Those of you fortunate enough to have been introduced to Studio Ghibli’s animated feature films will know that they’re of the highest quality and easily rival Disney’s own productions.

Back in my native UK, comparatively few people have met with Ghibli’s heart-warming animated creations, with some people, in fact, falling into the trap of thinking that anything foreign and “a bit manga” is probably not for them. Thanks to the UK’s relative reluctance to embrace the movies, it was not until I was 15 years old when, one rainy Sunday afternoon, My Neighbor Totoro was shown on cable TV that I first became aware of Hayao Miyazaki’s work. At the time, I had no idea what I was watching, but have been a huge fan ever since.

Over in the studio’s native Japan, however, Studio Ghibli has become something of a national treasure since its establishment in 1985, with the studio’s near-annual releases always eagerly awaited, and usually met with both an abundance of praise and mounds of cash.

For most Japanese, Ghibli characters like My Neighbor Totoro’s Satsuki and Mei, Spirited Away’s Chihiro, or broomstick-riding Kiki from the movie of the same name, form a part of their childhood or are attached to fond memories, perhaps even more-so than Mickey, Donald and pals are toWesterners.

TASK TO COMPLETE →
Answer from the Studio Ghibli text:
1. In what year was Studio Ghibli established?
2. Which film first introduced the writer to Hayao Miyazaki's work, and at what age?
3. Which Ghibli character rides a broomstick?

INFORMATION SHOWN →
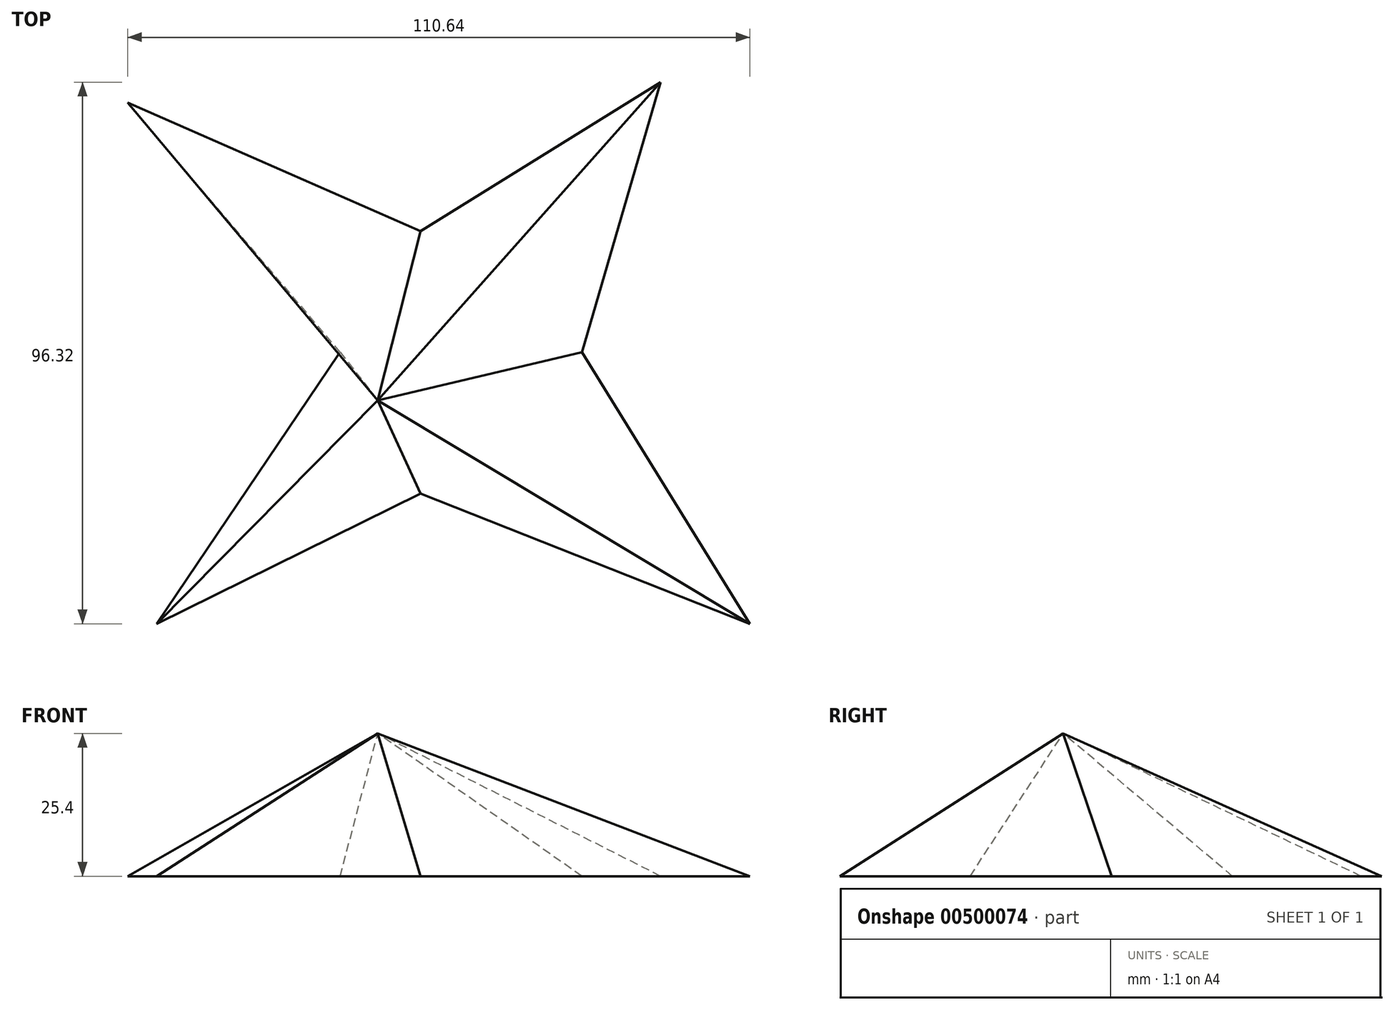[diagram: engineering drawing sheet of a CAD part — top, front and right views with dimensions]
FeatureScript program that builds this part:
annotation { "Feature Type Name" : "Feature", "Feature Type Description" : "" }
export const myFeature = defineFeature(function(context is Context, id is Id, definition is map)
    precondition{}
    {
        {
            var Q0;
            Q0=qCreatedBy(makeId("Top.planeOp"),FACE);
            var sketch = newSketch(context, id + "F0", { "sketchPlane" : qUnion([Q0])});
            skLineSegment(sketch, "E0", {"start": v(0, 21.49) * mm, "end": v(42.67, 48) * mm});
            skLineSegment(sketch, "E1", {"start": v(42.67, 48) * mm, "end": v(28.65, 0) * mm});
            skLineSegment(sketch, "E2", {"start": v(28.65, 0) * mm, "end": v(58.52, -48.31) * mm});
            skLineSegment(sketch, "E3", {"start": v(58.52, -48.31) * mm, "end": v(0, -25.15) * mm});
            skLineSegment(sketch, "E4", {"start": v(0, -25.15) * mm, "end": v(-46.94, -48.31) * mm});
            skLineSegment(sketch, "E5", {"start": v(-46.94, -48.31) * mm, "end": v(-14.33, 0) * mm});
            skLineSegment(sketch, "E6", {"start": v(-14.33, 0) * mm, "end": v(-52.12, 44.35) * mm});
            skLineSegment(sketch, "E7", {"start": v(-52.12, 44.35) * mm, "end": v(0, 21.49) * mm});
            skSolve(sketch);
        }
        {
            var Q0;
            Q0=qCreatedBy(makeId("Top.planeOp"),FACE);
            cPlane(context, id + "F1", {"entities" : qUnion([Q0]), "cplaneType" : CPlaneType.OFFSET, "offset" : 25.4 * mm, "width" : 152.4 * mm, "height" : 152.4 * mm});
        }
        {
            var Q0;
            Q0=qCreatedBy(id+"F1.planeOp",FACE);
            var sketch = newSketch(context, id + "F2", { "sketchPlane" : qUnion([Q0])});
            skPoint(sketch, "E8", {"position": v(-7.62, -8.6) * mm});
            skSolve(sketch);
        }
        {
            var Q0;
            Q0=makeQuery(id+"F0.imprint","IMPRINT",FACE,{"disambiguationData":[TD([[makeQuery(id+"F0.imprint","IMPRINT",EDGE,{"derivedFrom":sQuery(id+"F0.wireOp",EDGE,"E0")}),-1.0]])]});
            var Q1;
            Q1=sQuery(id+"F2.wireOp",VERTEX,"E8");
            loft(context, id + "F3", {"sheetProfilesArray" : [{ "sheetProfileEntities" : qUnion([Q0]) }, { "sheetProfileEntities" : qUnion([Q1]) }]});
        }
    });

WRITTEN RESPONSE →
1. 1985
2. My Neighbor Totoro, at age 15
3. Kiki